_Предложенный отрывок_
* * *
Vector 275 показался мне довольно «разбросанным», но это первый номер при новом руководстве, и, наверное, другого ждать и не стоило. Гальваноклише пошли верстке на пользу; давайте еще! Фотографии тоже стали сюрпризом; но почему почетный гость мелькнул только один раз на заднем плане?

«И в самом деле прискорбно, что Тед Табб не появился в фоторепортаже, – признал новый редактор Vector Роджер Пейтон в ответе под письмом Терри, – но я не смог найти хороший его снимок – он был слишком занят тем, что носился повсюду, заманивая людей в Британскую ассоциацию научной фантастики!»

Поездка в Питерборо не будет выходить у Терри из головы даже во время нового семестра в Уикомской технической – можно даже предположить, что в каком-то смысле она затмит все происходящее в школе. Он без особой помпы сдал экзамены уровня «О» и выбрал предметы уровня «А»: английский, историю и искусство. Но отныне большую часть его внимания официально занимало совсем другое.
* * *
_Исходные данные_
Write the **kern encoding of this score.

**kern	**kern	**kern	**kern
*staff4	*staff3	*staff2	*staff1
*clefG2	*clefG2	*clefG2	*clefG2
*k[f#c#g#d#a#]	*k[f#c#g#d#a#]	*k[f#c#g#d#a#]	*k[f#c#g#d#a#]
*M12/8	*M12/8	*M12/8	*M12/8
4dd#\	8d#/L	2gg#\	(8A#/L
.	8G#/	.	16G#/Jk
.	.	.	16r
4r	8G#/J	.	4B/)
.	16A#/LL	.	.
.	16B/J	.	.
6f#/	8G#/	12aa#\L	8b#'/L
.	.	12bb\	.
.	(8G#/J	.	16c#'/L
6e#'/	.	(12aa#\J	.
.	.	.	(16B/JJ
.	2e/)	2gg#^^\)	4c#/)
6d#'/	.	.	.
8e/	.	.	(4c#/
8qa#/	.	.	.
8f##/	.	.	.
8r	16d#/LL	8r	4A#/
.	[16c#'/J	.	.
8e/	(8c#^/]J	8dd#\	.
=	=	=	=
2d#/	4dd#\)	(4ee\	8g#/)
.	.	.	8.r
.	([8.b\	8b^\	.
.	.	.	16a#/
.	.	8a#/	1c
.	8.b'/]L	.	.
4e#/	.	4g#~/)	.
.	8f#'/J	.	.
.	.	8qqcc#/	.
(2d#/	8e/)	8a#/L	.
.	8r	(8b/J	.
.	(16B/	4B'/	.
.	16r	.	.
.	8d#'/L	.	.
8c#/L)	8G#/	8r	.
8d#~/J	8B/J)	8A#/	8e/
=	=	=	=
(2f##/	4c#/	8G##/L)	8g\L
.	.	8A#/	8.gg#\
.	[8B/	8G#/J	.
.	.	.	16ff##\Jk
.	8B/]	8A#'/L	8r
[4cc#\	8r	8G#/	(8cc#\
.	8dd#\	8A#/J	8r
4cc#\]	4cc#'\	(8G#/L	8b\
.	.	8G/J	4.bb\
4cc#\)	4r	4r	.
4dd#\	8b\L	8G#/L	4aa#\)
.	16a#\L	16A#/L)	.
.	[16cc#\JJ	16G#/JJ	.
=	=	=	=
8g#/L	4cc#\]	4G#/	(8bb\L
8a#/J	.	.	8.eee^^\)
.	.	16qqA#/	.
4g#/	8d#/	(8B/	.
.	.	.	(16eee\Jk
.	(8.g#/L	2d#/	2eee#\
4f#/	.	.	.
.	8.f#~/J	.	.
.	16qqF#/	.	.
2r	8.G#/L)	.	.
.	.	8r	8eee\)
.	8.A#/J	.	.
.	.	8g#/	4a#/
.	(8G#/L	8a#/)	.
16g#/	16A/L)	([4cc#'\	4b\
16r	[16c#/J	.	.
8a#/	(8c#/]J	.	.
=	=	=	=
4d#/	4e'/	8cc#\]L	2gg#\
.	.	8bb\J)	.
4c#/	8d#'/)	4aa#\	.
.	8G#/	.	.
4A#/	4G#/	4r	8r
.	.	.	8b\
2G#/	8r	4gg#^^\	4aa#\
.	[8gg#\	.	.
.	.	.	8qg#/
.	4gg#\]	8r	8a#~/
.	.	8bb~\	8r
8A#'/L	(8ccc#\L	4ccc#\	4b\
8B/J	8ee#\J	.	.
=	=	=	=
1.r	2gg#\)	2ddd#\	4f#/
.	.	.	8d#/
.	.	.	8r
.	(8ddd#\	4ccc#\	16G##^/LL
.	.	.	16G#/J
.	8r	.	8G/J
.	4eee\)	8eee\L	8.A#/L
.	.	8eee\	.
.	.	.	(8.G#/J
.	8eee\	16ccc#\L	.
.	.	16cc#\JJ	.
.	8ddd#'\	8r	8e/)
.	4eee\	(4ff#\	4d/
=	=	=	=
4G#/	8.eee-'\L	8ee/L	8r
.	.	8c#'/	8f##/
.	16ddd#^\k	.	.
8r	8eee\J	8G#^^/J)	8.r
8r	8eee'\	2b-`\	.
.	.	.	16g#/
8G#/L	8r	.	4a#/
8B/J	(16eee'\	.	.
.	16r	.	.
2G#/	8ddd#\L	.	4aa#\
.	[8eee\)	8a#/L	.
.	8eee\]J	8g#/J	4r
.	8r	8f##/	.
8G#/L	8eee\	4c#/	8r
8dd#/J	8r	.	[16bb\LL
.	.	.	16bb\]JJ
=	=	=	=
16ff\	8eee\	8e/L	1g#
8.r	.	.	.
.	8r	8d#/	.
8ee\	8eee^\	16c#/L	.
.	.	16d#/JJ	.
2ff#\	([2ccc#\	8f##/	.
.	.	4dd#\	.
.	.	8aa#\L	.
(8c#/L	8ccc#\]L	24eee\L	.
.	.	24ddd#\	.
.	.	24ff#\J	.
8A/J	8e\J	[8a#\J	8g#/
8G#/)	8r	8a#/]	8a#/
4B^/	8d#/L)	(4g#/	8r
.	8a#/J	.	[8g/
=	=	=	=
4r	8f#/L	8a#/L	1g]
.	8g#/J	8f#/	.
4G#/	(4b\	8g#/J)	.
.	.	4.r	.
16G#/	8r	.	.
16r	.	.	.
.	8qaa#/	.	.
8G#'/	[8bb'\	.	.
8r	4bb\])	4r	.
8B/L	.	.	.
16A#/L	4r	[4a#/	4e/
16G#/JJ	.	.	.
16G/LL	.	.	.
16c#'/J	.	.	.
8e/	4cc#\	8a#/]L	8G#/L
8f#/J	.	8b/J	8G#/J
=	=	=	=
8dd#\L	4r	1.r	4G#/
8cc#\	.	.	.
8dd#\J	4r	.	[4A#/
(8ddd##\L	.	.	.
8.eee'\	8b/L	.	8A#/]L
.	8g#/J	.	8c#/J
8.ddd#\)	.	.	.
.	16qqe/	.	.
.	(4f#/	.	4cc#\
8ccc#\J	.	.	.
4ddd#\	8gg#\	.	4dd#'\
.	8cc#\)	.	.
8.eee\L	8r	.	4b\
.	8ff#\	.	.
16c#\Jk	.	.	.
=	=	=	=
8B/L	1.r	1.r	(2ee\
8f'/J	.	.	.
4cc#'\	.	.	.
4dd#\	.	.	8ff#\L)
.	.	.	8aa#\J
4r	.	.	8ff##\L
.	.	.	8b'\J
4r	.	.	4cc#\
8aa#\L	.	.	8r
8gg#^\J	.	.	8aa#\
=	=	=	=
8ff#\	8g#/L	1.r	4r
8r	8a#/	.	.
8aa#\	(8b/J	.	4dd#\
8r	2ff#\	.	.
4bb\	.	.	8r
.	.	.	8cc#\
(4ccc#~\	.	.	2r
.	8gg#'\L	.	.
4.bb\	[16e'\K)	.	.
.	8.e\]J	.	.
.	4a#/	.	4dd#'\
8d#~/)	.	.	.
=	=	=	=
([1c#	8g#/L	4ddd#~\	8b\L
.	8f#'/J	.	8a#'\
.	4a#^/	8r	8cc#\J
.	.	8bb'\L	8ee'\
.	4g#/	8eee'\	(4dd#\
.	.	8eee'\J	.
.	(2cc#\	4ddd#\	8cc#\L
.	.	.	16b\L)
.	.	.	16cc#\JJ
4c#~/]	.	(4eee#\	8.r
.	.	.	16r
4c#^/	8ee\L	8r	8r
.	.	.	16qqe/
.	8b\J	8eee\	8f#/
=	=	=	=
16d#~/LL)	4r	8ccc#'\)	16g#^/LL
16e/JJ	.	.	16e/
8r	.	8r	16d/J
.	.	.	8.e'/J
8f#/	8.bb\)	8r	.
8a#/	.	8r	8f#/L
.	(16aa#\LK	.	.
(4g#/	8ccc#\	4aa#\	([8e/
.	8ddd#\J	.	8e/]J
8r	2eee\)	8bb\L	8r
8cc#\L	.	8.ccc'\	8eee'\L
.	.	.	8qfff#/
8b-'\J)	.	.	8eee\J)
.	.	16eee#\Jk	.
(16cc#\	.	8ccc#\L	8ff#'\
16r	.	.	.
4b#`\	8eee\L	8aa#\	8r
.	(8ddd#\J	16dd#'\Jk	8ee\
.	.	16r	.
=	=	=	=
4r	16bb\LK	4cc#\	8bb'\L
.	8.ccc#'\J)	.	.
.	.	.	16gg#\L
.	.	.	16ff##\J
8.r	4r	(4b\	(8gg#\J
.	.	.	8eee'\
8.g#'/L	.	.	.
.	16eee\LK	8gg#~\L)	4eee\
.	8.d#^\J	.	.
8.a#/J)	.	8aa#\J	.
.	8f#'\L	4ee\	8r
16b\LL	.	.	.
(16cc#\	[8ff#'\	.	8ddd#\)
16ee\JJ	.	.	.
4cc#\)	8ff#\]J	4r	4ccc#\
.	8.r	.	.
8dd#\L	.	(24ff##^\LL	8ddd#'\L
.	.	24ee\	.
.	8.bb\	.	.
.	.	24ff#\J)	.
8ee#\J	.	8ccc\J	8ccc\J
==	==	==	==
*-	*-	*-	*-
* * *
_Что требуется_
Допишите отрывок о Терри и журнале Vector, начав сразу после его последнего предложения.

_Результат ниже_
Дэйв Басби и Терри расстались, поклявшись не потерять связь, – и не потеряли. Каждые две недели, в субботу, Дэйв направлялся на «Ламбретте» из Уокингема к Терри в Беконсфилд, проделывая путь в двадцать миль. До тринадцати лет Дэйв учился в частной средней школе для среднего класса Холм-Грэнж в Уокингеме6, но потом по семейным обстоятельствам попал в местную общую, где его интерес к учебе и экзаменам быстро улетучился. Он окончил ее в пятнадцать лет без особых рекомендаций, зато с «непревзойденным рекордом по прогулам». С тех пор он сменял работу за работой: за 4 фунта в неделю (а потом – за 3) отвечал на звонки в службе такси, расположенной в железнодорожном парке; работал контролером на фабрике печатных плат; оператором печатного станка на складе сети магазинов женской одежды. Он уже был с жизнью на «ты» – в отличие от Терри, который в первый визит Дэйва слегка устыдился, взглянув на свой дом на Аппер-Райдинг и на свои жизненные обстоятельства глазами постороннего. Терри вдруг осознал, что в декоре дома Пратчеттов перебор с оранжевым цветом. Заметнее, чем когда-либо, сделалась висящая над камином в гостиной картина-раскраска, изображавшая бревенчатую хижину в лесу. Обратив на нее внимание во время первого визита, Дэйв почувствовал, как Терри слегка поежился от смущения.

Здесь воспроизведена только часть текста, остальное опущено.